**Work required**
Please state, from the passage below on Portugal's history, the date on which the Julian calendar took effect.

[Start of Passage given]

The Julian calendar proposed by Julius Caesar took effect on 1 January 45BC when the place we now know as Portugal was under the control of the Roman Republic.
On 10 January four years earlier, Julius Caesar had famously crossed the Rubicon and declared Alea iacta est (The die has been cast!). This resulted in the Great Roman Civil War, a politico-military struggle fought over a wide area, including the provinces of Hispania, as the Iberian Peninsula was then called.
On 16 January 27BC, Augustus became emperor of the Roman Republic and went on to establish the Roman Empire. The complete Romanisation of Portugal took place over centuries and left a profound administrative and cultural legacy that remains to the present day.
Various armies and cultures came and went in Portugal and Spain after the downfall of the Romans. The most influential and longest-lasting were the Moors, Muslims from North Africa, who overwhelmed the Germanic, so-called “barbarian”, Visigoths in 711.
A major turning point in the centuries of Moorish occupation in central Portugal started on 20 January 1064 when Ferdinand I of León-Castile began besieging the Muslim city of Coimbra. The Moorish governor surrendered and was allowed to leave with his family, but 5,000 inhabitants were taken captive and deported.
Seven hundred years of Moorish rule in the Iberian Peninsula ended on 2 January 1492 when Queen Isabel of Castile and King Ferdinand of Aragon finally conquered Granada, the last Muslim stronghold in Spain.
Having set out from Lisbon with four ships in mid-1497 to find a sea route to the East Indies, the Portuguese explorer Vasco da Gama reached the mouth of the Zambezi River in January the following year, before eventually sailing around Africa's Cape of Good Hope to become the first European to open a sea passage to India.

[End of Passage given]
[Start of Provided information]

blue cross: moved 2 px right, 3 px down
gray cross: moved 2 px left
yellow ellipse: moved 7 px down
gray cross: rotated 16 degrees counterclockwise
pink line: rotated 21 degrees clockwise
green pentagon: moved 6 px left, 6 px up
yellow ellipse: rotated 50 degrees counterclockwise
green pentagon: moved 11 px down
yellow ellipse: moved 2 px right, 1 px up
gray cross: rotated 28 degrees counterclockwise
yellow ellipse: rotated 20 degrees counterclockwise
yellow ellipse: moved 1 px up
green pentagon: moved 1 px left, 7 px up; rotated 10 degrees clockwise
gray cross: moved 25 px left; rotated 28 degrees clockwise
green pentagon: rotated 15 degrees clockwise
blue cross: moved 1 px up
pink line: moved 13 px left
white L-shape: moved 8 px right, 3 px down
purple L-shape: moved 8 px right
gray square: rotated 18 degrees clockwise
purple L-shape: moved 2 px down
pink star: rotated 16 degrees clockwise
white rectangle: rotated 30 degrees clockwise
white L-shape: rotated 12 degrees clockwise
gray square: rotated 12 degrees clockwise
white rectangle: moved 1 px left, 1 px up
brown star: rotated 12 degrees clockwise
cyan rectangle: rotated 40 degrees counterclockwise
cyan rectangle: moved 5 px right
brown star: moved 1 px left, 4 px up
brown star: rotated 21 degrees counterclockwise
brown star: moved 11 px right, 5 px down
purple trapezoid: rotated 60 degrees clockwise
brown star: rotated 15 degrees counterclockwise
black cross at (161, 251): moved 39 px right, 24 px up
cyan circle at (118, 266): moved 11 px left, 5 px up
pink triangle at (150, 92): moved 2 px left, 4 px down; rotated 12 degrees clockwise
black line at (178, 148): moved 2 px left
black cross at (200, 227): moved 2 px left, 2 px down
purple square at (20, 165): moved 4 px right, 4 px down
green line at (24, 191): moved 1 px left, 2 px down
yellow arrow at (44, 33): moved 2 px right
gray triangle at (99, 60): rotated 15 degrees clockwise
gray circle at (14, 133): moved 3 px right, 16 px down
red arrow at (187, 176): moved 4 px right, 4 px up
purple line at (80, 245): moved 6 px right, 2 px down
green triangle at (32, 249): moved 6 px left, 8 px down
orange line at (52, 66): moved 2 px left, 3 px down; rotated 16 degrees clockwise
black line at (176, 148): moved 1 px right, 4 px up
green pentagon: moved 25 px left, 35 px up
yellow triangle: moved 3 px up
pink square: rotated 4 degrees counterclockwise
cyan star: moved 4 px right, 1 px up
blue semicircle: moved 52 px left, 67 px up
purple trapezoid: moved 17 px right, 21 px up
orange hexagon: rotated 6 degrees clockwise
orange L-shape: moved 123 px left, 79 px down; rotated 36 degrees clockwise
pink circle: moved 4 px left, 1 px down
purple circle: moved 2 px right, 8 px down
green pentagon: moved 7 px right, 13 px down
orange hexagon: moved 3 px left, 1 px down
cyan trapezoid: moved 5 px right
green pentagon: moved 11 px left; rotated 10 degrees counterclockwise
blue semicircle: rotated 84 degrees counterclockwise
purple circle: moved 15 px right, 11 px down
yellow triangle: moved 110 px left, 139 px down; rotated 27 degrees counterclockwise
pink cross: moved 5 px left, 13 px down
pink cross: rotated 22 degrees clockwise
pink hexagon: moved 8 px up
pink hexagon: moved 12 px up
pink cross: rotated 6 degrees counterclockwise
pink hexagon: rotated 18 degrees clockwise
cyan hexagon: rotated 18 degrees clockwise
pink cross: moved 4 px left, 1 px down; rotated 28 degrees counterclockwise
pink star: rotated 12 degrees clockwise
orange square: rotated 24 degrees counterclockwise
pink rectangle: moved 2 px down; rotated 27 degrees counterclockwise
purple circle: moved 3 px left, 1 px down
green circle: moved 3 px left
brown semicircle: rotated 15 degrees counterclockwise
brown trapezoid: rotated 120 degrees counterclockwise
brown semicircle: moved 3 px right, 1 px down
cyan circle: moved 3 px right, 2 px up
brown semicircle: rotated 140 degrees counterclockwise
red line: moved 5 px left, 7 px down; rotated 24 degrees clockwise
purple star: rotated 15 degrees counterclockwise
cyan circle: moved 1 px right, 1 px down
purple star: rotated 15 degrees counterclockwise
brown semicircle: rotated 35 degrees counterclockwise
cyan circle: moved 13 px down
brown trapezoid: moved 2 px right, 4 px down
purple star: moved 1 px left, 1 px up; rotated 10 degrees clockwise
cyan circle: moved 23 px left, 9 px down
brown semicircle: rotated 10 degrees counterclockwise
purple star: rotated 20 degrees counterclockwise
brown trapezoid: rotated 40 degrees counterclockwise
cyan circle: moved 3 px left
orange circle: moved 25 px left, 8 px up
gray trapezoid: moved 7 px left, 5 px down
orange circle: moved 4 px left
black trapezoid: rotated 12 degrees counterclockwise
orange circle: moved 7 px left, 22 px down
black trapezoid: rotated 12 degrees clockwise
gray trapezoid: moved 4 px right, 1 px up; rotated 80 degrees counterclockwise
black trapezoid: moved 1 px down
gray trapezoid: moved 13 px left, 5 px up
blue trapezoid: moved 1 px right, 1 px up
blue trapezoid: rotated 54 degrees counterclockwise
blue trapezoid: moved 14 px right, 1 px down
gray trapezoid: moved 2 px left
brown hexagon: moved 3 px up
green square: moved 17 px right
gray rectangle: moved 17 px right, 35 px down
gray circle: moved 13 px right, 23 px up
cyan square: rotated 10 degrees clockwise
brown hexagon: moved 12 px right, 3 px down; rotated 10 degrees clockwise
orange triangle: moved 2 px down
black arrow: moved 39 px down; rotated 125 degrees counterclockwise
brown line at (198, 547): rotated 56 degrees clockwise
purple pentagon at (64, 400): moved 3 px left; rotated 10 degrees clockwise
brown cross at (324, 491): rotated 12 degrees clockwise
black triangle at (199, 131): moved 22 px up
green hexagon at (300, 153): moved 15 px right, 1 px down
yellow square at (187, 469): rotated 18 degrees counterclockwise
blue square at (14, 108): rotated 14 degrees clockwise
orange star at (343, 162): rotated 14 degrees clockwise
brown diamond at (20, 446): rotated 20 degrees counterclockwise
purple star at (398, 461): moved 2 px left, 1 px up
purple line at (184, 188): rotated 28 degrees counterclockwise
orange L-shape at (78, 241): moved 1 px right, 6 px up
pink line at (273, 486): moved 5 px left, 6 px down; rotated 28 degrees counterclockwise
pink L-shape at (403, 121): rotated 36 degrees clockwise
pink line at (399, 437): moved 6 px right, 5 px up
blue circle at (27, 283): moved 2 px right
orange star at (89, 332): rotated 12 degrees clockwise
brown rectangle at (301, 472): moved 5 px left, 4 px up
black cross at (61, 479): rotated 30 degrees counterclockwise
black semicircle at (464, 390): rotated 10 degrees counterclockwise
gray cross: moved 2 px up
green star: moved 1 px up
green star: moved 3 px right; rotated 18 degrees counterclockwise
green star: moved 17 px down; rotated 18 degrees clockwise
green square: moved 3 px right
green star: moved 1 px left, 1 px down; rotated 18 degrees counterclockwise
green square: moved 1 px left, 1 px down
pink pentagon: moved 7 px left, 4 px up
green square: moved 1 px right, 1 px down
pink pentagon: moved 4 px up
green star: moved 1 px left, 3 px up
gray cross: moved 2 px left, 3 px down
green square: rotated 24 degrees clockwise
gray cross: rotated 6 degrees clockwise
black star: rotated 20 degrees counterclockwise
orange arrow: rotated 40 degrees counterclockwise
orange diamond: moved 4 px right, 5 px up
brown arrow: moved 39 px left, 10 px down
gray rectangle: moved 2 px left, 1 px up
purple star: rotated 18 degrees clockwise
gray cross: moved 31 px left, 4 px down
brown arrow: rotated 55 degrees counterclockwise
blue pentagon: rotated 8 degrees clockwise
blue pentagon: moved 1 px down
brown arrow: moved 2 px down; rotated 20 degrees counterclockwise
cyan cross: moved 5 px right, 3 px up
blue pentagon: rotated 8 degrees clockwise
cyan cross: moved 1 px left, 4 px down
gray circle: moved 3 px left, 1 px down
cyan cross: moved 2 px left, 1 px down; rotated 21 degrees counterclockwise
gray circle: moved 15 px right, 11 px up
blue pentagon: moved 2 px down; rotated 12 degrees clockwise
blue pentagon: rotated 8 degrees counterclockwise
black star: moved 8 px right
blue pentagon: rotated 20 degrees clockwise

[End of Provided information]

**Reply to the exercise**
1 January 45BC